What needs to be done:
All the lines below should be set down exactly, with no picture carried into the copy.
-- Material provided follows --
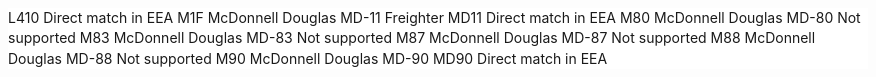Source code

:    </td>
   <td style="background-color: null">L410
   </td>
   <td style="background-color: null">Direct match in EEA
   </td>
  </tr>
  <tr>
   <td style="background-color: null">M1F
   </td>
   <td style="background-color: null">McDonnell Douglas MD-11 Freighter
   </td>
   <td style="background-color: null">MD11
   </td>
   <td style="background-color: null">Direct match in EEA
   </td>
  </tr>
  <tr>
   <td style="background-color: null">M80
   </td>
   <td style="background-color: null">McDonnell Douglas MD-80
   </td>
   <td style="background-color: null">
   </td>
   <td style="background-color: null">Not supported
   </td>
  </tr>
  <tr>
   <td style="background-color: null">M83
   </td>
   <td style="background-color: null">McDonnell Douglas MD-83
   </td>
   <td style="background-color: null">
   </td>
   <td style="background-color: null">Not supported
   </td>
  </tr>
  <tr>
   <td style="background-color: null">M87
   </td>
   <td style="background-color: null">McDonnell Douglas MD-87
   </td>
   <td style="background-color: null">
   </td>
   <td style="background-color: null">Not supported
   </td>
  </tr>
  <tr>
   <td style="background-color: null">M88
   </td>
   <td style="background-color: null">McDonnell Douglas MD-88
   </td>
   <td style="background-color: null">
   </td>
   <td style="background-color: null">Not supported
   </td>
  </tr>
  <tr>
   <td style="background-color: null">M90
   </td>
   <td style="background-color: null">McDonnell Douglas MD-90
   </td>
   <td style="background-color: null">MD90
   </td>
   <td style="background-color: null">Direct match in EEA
-- Material provided concluded --
Completed task:
Source code

:    </td>
   <td style="background-color: null">L410
   </td>
   <td style="background-color: null">Direct match in EEA
   </td>
  </tr>
  <tr>
   <td style="background-color: null">M1F
   </td>
   <td style="background-color: null">McDonnell Douglas MD-11 Freighter
   </td>
   <td style="background-color: null">MD11
   </td>
   <td style="background-color: null">Direct match in EEA
   </td>
  </tr>
  <tr>
   <td style="background-color: null">M80
   </td>
   <td style="background-color: null">McDonnell Douglas MD-80
   </td>
   <td style="background-color: null">
   </td>
   <td style="background-color: null">Not supported
   </td>
  </tr>
  <tr>
   <td style="background-color: null">M83
   </td>
   <td style="background-color: null">McDonnell Douglas MD-83
   </td>
   <td style="background-color: null">
   </td>
   <td style="background-color: null">Not supported
   </td>
  </tr>
  <tr>
   <td style="background-color: null">M87
   </td>
   <td style="background-color: null">McDonnell Douglas MD-87
   </td>
   <td style="background-color: null">
   </td>
   <td style="background-color: null">Not supported
   </td>
  </tr>
  <tr>
   <td style="background-color: null">M88
   </td>
   <td style="background-color: null">McDonnell Douglas MD-88
   </td>
   <td style="background-color: null">
   </td>
   <td style="background-color: null">Not supported
   </td>
  </tr>
  <tr>
   <td style="background-color: null">M90
   </td>
   <td style="background-color: null">McDonnell Douglas MD-90
   </td>
   <td style="background-color: null">MD90
   </td>
   <td style="background-color: null">Direct match in EEA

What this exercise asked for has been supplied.